Wednesday, December 28, 2011

Hypocrisy: IP addresses assigned to House of Representatives engaged in illegal downloading

Congress wants to pass the Stop Online Piracy Act (SOPA) which would hamstring bloggers, social networking sites and even YouTube. They claim they are protecting against copyright infringement. Strangely, they seem to en engaged in copyright infringement while they are trying to stop it. Oh well, they never thought the rules applied to them anyway. Learn why SOPA is very bad here.

Via BoingBoing:
The House, of course, has been mired in Internet controversy since Rep Lamar Smith introduced his Stop Online Piracy Act, which establishes a regime of national censorship in the name of fighting copyright infringement.
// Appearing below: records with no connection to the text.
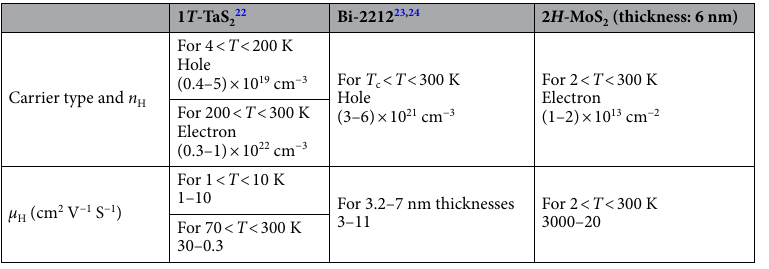
Table 1. Representative carrier type, carrier density ( n H ) and Hall mobility ( μ H ) for three vdW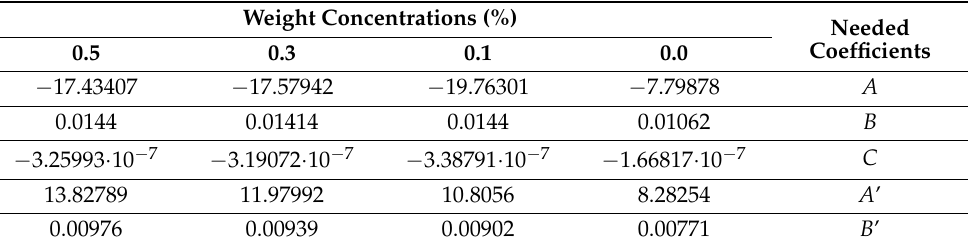
Table 3. Coefficients required to solve equations of Table 2 in terms of Nusselt number at different weight concentrations [54,55].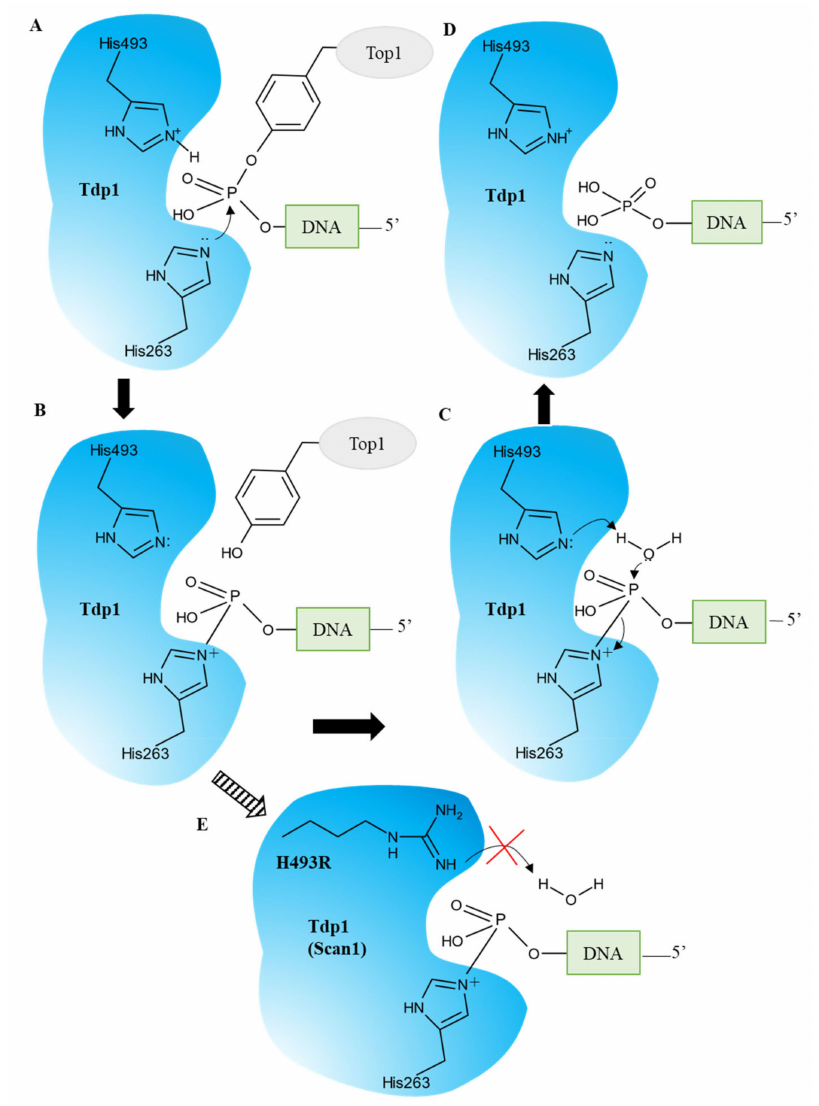
Figure 2. TDP1 (cid:48) s catalytic cycle. ( A ) The nucleophilic attack of the phosphodiester backbone by the imidazole N2 atom of H263. H493 donates a proton to the tyrosyl moiety of the leaving group. ( B ) The phosphohistidine covalent intermediate. ( C ) The second nucleophilic attack mediated by a water molecule activated by H493. ( D ) The emergence of the final 3 (cid:48) -phosphate product and free TDP1. ( E ) The SCAN1 mutation (H493R) leads to the accumulation of the TDP1–DNA intermediate and a fall in the TDP1 turnover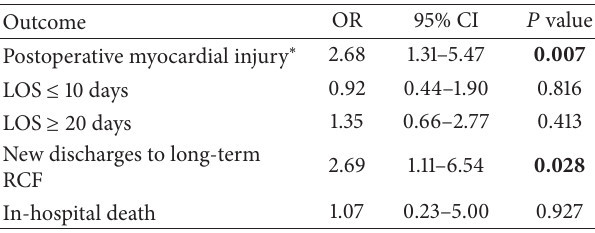
Table 6: Effect of history of stroke on short-term outcomes in older hip fracture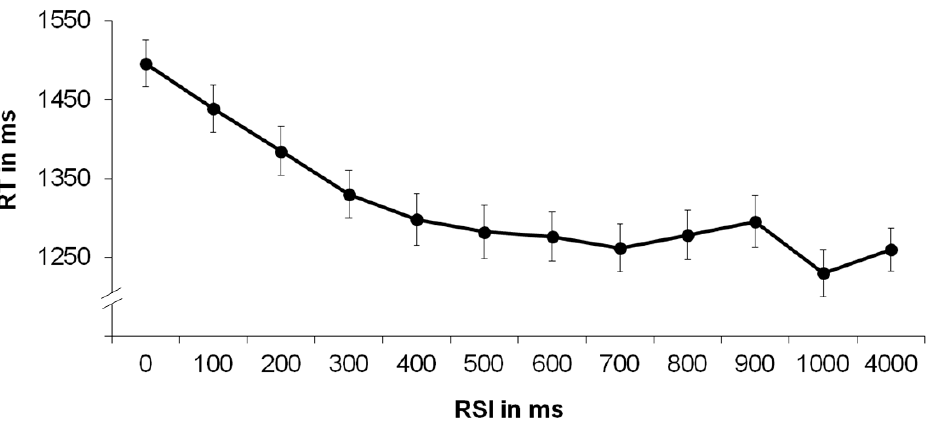
Figure 1. Mean reaction time (RT) (in ms) as a function of the duration of the response–stimulus interval (RSI) (in ms). interval (RSI) (in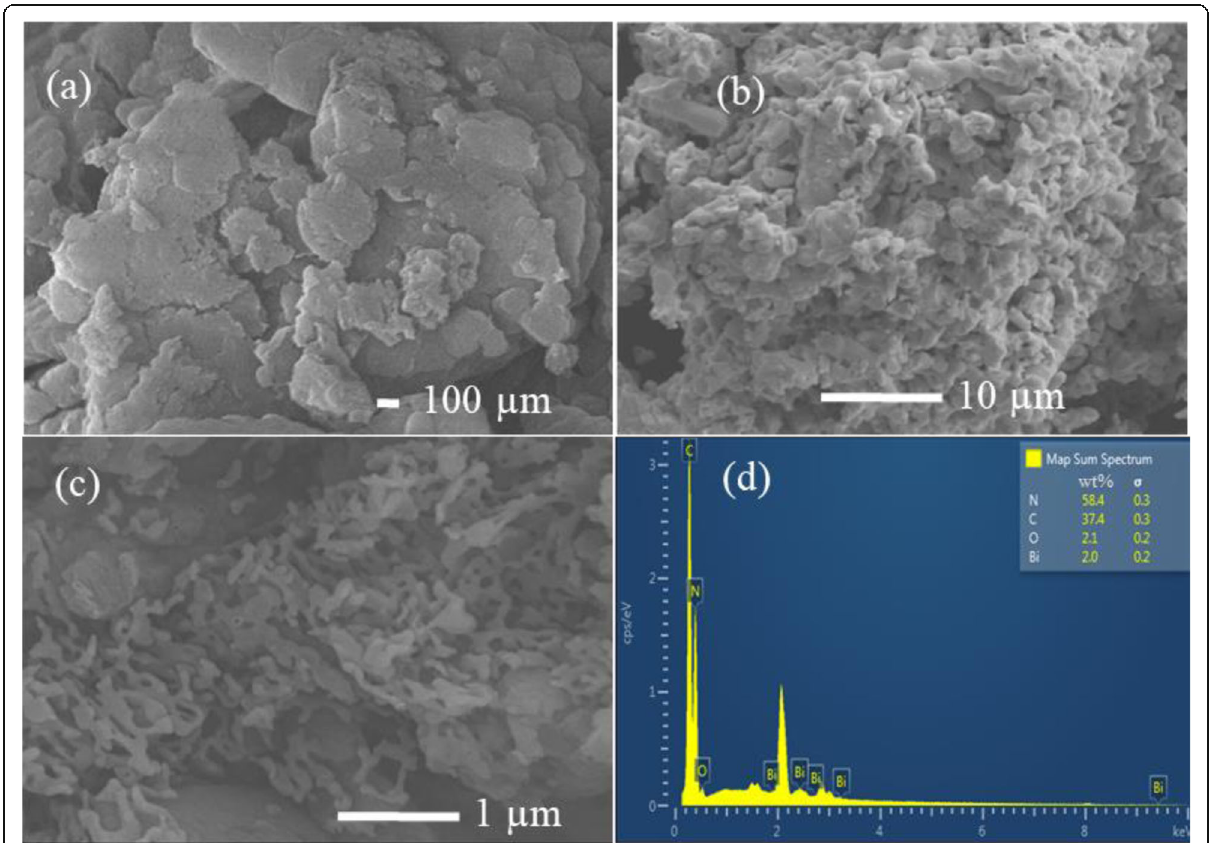
Fig. 1 SEM images of ( a ) g-C 3 N 4 , ( b ) α -Bi 2 O 3 and ( c ) 1 wt% α -Bi 2 O 3 @g-C 3 N 4 and ( d ) EDS spectra of 1 wt% α -Bi 2 O 3 @g-C 3 N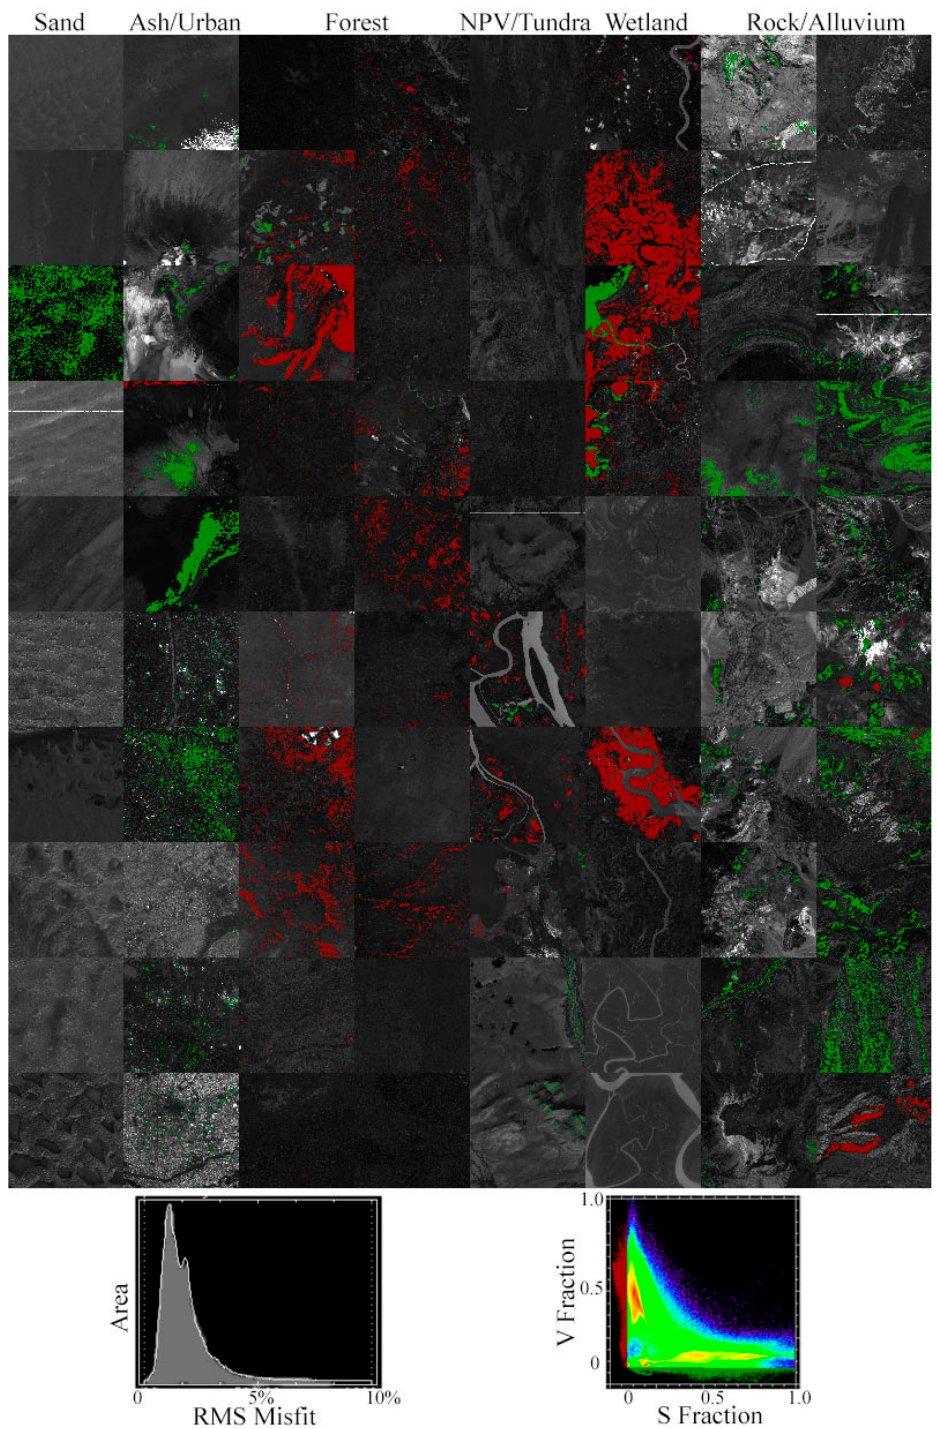
Figure 6. SVD model misfit and negative fraction distributions. RMS misfit map (linear stretch [0, 10%]) shows largest misfits associated with snow, evaporites and turbid water. RMS distribution shows 99% of spectra with < 5% misfit (92% < 3%). Negative S (red) and V (green) fractions are well within 0.1 of zero.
So it is with some amusement that TorrentFreak points out that more than 800 of the IP addresses assigned to the House of Reps were involved in copyright infringement over BitTorrent, according to the YHD database. There's a big trove of self-help books in there, with titles like "Crucial Conversations- Tools for Talking When Stakes Are High," and who knows, maybe that's what Mr Smith was reading when he decided to sell out America to Hollywood?
Something that immediately caught our eye are the self-help books that are downloaded in the House. “Crucial Conversations- Tools for Talking When Stakes Are High,” for example, may indeed be of interest to the political elite in the United States. And “How to Answer Hard Interview Questions And Everything Else You Need to Know to Get the Job You Want” may be helpful for those who aspire to higher positions.